Dataset entries:
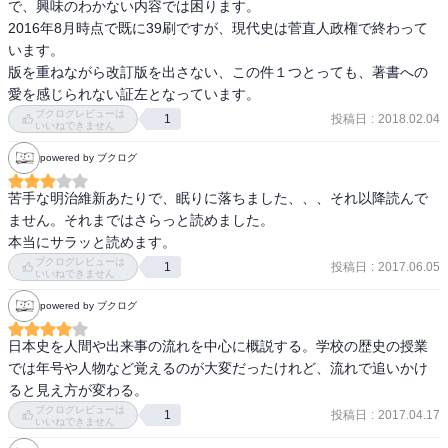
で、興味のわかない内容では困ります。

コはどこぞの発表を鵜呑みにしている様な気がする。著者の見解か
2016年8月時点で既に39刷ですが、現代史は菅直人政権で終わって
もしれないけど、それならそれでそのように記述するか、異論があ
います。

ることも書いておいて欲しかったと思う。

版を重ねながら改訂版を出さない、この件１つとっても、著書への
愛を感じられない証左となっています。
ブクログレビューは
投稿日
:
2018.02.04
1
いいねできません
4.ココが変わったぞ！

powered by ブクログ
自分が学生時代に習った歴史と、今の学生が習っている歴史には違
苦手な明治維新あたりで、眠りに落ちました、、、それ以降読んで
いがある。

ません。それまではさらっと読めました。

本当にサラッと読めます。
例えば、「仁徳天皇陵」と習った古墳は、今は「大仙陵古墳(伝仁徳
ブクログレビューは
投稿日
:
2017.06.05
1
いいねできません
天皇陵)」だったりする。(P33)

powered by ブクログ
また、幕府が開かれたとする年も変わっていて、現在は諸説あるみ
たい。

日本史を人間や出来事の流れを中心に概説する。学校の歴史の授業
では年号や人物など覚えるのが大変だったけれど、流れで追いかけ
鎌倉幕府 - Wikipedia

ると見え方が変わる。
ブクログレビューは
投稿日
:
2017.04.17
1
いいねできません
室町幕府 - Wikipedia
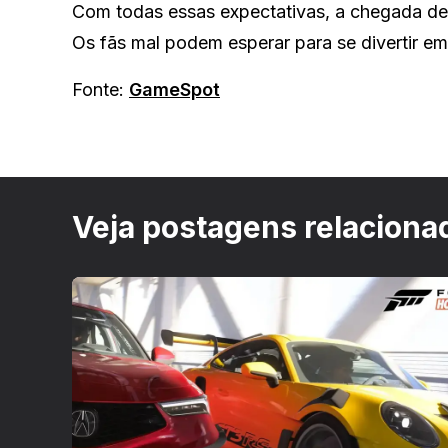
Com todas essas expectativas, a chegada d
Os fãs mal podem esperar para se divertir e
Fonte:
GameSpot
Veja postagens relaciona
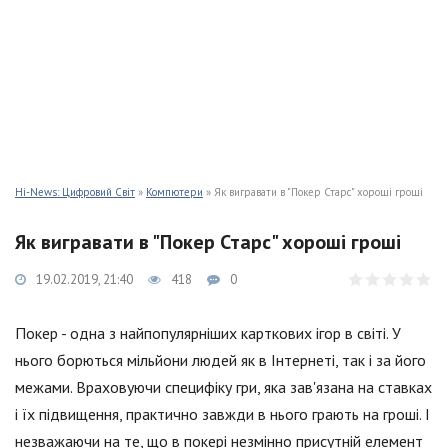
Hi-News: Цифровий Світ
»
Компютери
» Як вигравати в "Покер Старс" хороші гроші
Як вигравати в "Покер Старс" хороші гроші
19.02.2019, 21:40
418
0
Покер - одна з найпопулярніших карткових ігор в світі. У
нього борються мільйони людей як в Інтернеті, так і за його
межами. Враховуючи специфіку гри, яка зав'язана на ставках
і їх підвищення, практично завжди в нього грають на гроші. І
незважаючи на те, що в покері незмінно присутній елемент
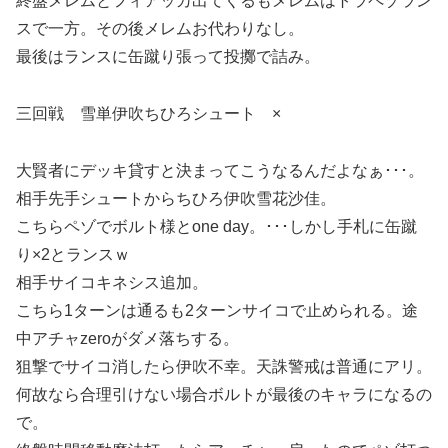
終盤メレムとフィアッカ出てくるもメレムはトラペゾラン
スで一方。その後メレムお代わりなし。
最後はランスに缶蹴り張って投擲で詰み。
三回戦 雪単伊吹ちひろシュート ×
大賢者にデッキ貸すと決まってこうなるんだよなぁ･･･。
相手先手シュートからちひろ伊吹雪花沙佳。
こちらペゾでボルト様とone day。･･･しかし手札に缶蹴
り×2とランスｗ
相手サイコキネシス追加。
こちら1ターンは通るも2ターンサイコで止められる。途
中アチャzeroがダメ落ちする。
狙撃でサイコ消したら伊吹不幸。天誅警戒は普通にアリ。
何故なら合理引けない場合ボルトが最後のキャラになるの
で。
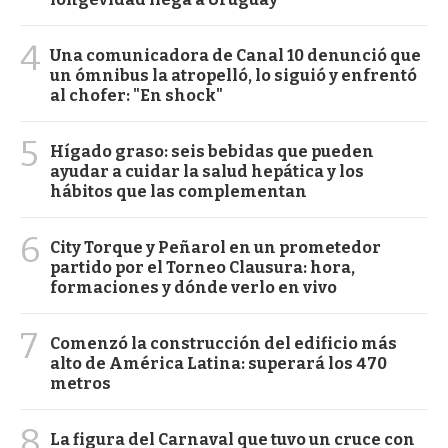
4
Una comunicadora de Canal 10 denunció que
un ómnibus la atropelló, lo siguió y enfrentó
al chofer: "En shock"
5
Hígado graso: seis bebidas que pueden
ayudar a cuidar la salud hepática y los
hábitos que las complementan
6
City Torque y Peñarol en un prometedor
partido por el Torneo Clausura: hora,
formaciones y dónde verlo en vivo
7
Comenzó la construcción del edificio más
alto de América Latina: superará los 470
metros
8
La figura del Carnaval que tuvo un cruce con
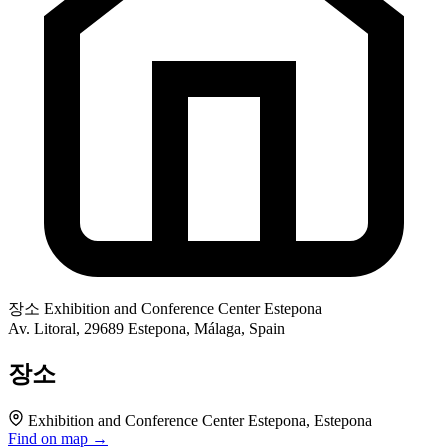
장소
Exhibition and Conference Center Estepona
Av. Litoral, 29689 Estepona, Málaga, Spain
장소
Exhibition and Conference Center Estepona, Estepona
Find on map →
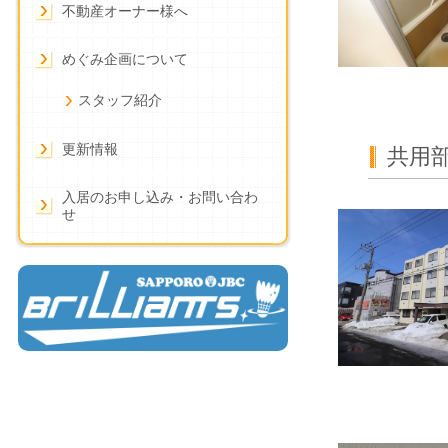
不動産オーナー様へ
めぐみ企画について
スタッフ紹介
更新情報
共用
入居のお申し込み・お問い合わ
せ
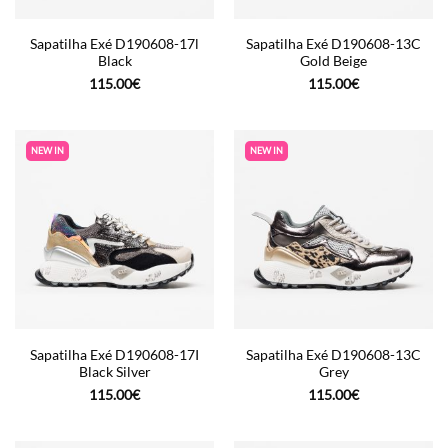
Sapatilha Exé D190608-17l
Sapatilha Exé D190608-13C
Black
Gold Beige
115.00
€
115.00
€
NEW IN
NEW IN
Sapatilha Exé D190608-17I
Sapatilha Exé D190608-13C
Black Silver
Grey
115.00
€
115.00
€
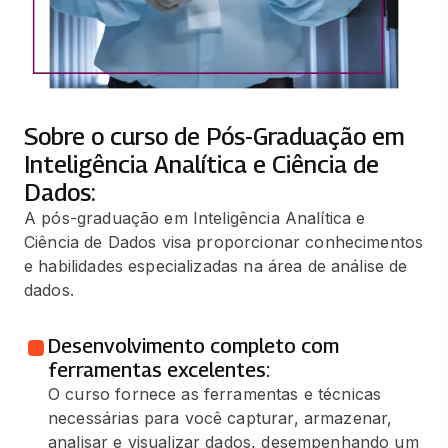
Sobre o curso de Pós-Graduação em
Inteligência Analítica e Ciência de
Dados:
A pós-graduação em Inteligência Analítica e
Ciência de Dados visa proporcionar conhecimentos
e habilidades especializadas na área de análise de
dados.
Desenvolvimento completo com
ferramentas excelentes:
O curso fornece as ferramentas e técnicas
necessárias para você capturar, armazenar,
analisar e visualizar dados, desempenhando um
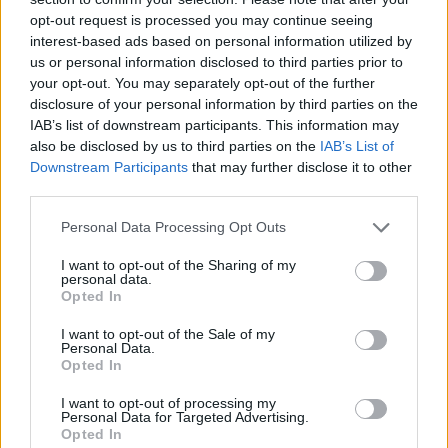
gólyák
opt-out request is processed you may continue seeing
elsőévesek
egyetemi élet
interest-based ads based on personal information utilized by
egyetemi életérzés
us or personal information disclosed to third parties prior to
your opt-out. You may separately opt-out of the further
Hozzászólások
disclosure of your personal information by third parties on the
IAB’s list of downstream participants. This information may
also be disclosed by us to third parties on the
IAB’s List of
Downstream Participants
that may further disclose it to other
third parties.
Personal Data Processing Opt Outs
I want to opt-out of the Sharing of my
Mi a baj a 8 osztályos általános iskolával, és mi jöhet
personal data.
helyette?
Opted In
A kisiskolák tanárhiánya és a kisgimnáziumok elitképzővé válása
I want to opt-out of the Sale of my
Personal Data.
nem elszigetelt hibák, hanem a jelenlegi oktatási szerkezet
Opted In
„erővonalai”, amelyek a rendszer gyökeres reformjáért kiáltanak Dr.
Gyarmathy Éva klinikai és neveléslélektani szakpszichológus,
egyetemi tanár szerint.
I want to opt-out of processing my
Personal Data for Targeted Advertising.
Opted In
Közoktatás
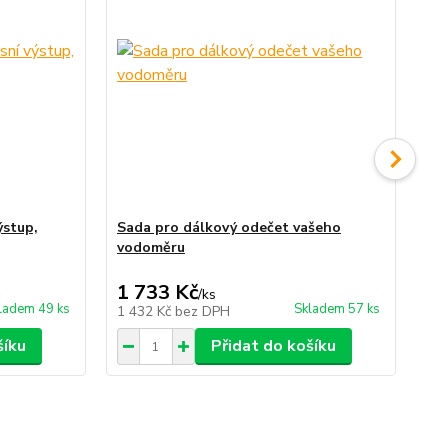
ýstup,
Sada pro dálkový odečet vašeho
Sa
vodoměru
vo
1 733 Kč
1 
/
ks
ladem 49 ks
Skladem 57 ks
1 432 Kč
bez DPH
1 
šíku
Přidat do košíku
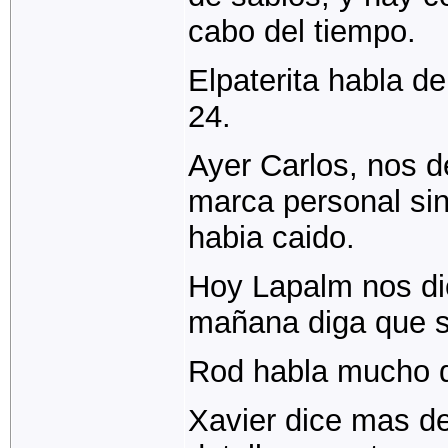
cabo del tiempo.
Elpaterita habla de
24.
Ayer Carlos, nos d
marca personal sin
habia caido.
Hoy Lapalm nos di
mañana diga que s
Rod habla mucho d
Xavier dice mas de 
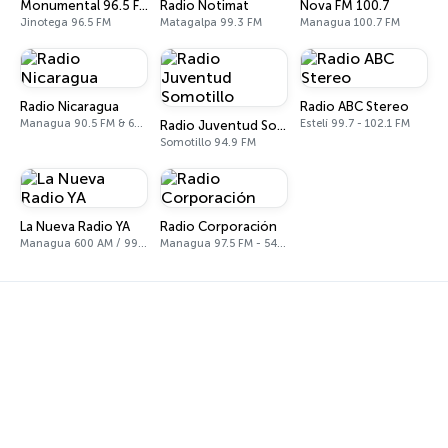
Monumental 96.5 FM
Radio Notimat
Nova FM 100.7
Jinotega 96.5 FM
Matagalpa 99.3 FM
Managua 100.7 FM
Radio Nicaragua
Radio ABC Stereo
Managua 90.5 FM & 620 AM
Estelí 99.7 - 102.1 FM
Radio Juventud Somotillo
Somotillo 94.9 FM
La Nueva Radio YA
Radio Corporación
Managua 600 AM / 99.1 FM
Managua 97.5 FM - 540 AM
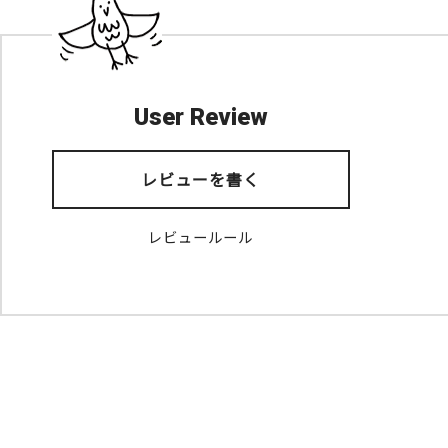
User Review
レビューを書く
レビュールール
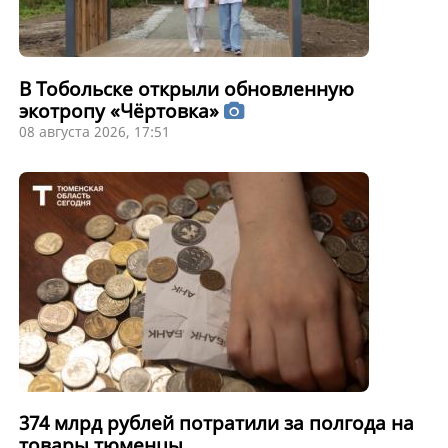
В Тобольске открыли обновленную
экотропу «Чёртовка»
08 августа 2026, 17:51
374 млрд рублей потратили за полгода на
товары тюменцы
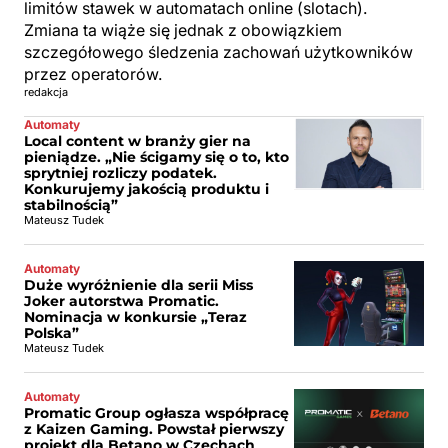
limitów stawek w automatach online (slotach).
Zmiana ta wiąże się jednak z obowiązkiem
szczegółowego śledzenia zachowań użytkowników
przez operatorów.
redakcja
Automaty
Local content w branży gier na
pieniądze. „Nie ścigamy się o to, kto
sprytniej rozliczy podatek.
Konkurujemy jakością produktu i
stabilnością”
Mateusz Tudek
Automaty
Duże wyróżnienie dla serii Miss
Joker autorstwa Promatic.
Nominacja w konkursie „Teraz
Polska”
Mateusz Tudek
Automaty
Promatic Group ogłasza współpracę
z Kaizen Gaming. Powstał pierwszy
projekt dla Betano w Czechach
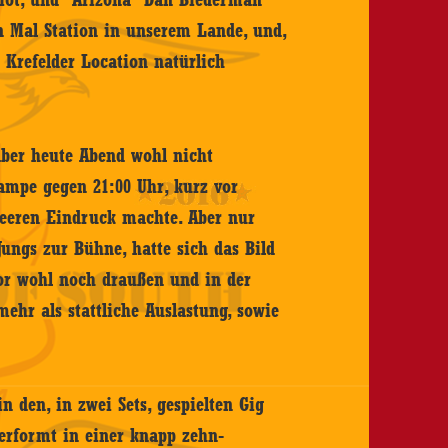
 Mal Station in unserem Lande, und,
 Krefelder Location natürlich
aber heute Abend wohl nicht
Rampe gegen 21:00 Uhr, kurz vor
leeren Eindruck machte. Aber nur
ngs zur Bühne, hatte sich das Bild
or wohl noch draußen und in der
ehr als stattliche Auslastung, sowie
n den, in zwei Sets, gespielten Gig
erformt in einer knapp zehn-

> _Task item_:
Match on "parties" and copy out every line of the entries that contains it.

> _Answer box_:
us or personal information disclosed to third parties prior to
disclosure of your personal information by third parties on the
also be disclosed by us to third parties on the
third parties.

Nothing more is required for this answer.